» **WHAT TO DO**
Collect from the data below each line with "Figure".

» **PROVIDED DATA**
┌──

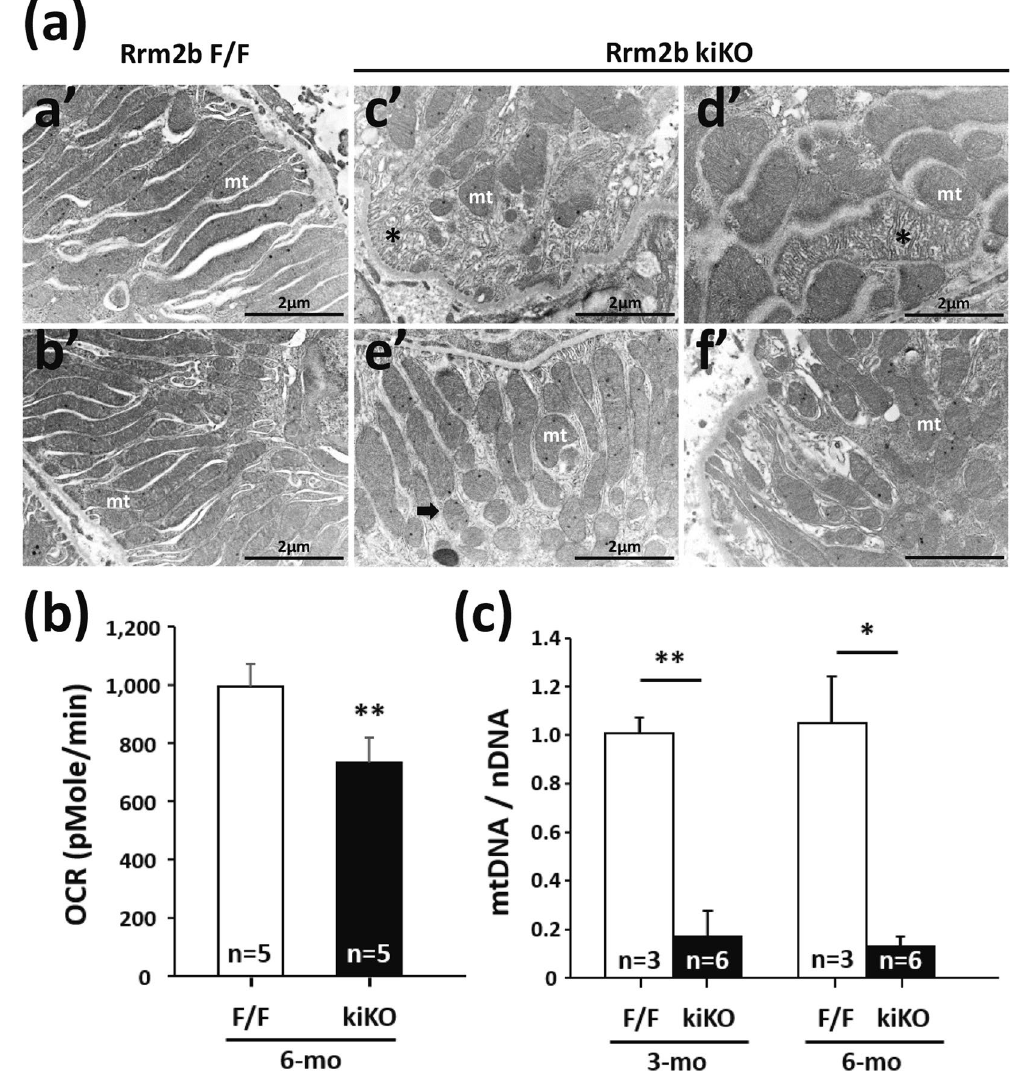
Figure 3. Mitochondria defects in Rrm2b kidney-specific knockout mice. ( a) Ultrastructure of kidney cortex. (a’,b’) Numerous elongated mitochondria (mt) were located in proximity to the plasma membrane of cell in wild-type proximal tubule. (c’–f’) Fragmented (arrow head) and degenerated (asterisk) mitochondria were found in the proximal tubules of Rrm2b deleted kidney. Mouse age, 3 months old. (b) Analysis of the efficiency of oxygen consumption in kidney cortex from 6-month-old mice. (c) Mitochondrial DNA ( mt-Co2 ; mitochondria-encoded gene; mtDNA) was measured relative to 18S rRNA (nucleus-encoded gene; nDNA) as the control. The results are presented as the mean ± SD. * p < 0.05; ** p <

└──
┌──

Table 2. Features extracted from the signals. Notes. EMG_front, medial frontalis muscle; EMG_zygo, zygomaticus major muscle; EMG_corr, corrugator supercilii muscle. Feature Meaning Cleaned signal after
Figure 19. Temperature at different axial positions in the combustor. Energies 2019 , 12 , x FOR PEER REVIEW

└──

» **ANSWER BOX**
Figure 3. Mitochondria defects in Rrm2b kidney-specific knockout mice. ( a) Ultrastructure of kidney cortex. (a’,b’) Numerous elongated mitochondria (mt) were located in proximity to the plasma membrane of cell in wild-type proximal tubule. (c’–f’) Fragmented (arrow head) and degenerated (asterisk) mitochondria were found in the proximal tubules of Rrm2b deleted kidney. Mouse age, 3 months old. (b) Analysis of the efficiency of oxygen consumption in kidney cortex from 6-month-old mice. (c) Mitochondrial DNA ( mt-Co2 ; mitochondria-encoded gene; mtDNA) was measured relative to 18S rRNA (nucleus-encoded gene; nDNA) as the control. The results are presented as the mean ± SD. * p < 0.05; ** p <
Figure 19. Temperature at different axial positions in the combustor. Energies 2019 , 12 , x FOR PEER REVIEW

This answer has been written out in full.